Die Überfahrt mit der Fähre von der Halbinsel Fehmarn auf die dänische Insel Lolland und das „Inselhüpfen“ von Falster zur Hauptinsel Seeland gab schon einen Vorgeschmack dessen, was Dänemark ausmacht. 7.400 km Küste sind vom Meer umspült! In jeder Bucht ankern Schiffe, vom Fischerboot über teure Yachten bis hin zum Luxusdampfer im Kopenhagener Hafen. Im 11. Jahrhundert waren es die Wikinger, die mit ihren hochseetauglichen Schiffen übers Meer fuhren. Im Wikingerschiffsmuseum in der alten Königsstadt Roskilde konnten die Musiktheaterfreunde fünf im Jahr 1962 aus dem Meer geborgene, gut erhaltene Wikingerschiffe bewundern. Zum Schutz der Königsstadt vor feindlichen Flotten waren sie dereinst im Roskilde Fjord vor dem Ort Skuldelev von den Wikingern quer zur Fahrrinne versenkt worden, um die Zufahrt zur Königsstadt zu versperren. Besichtigungsziel in Roskilde war auch der ehrwürdige Backstein-Dom mit den Sarkophagen der dänischen Könige. Vor 500 Jahren wurde Königin Margarete I. am Hauptaltar zur letzten Ruhe gebettet, seither wurden in Seitenkapellen viele dänische Könige, die entweder Christian oder Frederik hießen, in Sarkophagen bestattet, die den Baustil der jeweiligen Zeit widerspiegeln. Was für eine Demonstration des dänischen Königreiches, von irdischer Macht und Vergänglichkeit, über Jahrhunderte hinweg!
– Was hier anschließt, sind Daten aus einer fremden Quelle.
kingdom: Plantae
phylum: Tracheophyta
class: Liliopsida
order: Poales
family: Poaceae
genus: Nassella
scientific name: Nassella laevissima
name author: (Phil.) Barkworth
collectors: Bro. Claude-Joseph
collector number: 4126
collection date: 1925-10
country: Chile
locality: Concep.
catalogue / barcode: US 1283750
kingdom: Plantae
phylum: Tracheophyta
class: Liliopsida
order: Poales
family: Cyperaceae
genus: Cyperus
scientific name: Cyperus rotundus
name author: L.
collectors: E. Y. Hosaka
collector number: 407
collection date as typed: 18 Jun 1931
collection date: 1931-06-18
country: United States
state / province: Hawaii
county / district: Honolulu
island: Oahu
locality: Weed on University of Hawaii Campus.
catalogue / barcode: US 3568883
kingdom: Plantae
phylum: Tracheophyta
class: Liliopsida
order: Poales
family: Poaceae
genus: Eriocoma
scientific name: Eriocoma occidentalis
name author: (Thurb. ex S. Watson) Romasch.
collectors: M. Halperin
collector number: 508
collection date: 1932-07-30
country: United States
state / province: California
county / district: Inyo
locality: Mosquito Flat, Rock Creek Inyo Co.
Der erste Eindruck der dänischen Hauptstadt bei der Anreise zum Hotel: ganz Kopenhagen ist Baustelle. Auch die Sankt Annae Plads mit seinem Hotel Neptun, wo die Musiktheaterfreunde für vier Tage einquartiert waren, ist aufgegraben, ein Boulevard mit Baumreihen und Bänken ist geplant, bis hin zu einer ins Hafenbecken hineinragenden Terrasse, die übergeht ins Entree zum modernen Schauspielhaus. DER Pluspunkt des Hotels ist die zentrale Lage. Ein paar Schritte nur zum Nyhavn mit seiner historischen Häuserzeile, den Schanigärten der Bars und Restaurants und den an den Ufern des Kanals vertäuten, ausgedienten Segelschiffen.

In Kopenhagen wird eine U-Bahn gebaut. Am dritten Tag erreichte der Bus dank Lars Kristensens Hinweisen über Umwege die Sehenswürdigkeiten von Kopenhagen. Ehemals glanzvolle Hauptstadt des Königsreiches dreier Länder, Dänemarks, Norwegens und Schwedens, bietet Kopenhagen heute Anschauungsunterricht für Baustile quer durch die Jahrhunderte. Die herrschaftlichen Backsteinbauten mit Treppengiebeln hatten es den „Freunden“ besonders angetan, ein Besichtigungs-Muss waren die Rokokopaläste von Amalienborg, wo die Monarchin Margarethe II. residiert, dann natürlich die von chinesischen Reisegruppen belagerte Meerjungfrau und die alte Verteidigungsanlage mit dem Gefionbrunnen und den mythologischen Bronze-Plastiken zu  Dänemarks Schöpfungsgeschichte. Bevor Lars die „Freunde“ zum neuen Opernhaus brachte, kündigte er noch eine Überraschung an. Der Bus fuhr zu einem Außenbezirk nahe der Brücke nach Malmö. Im Niemandsland, das dereinst verbaut sein wird, ragte ein imposantes Bauwerk in den Himmel, ein Doppelturm, dessen Außenfassaden übersät sind mit Dreiecksmustern in Blau und Weiß. Das Hotel Bella Sky! Auch das ist Kopenhagen.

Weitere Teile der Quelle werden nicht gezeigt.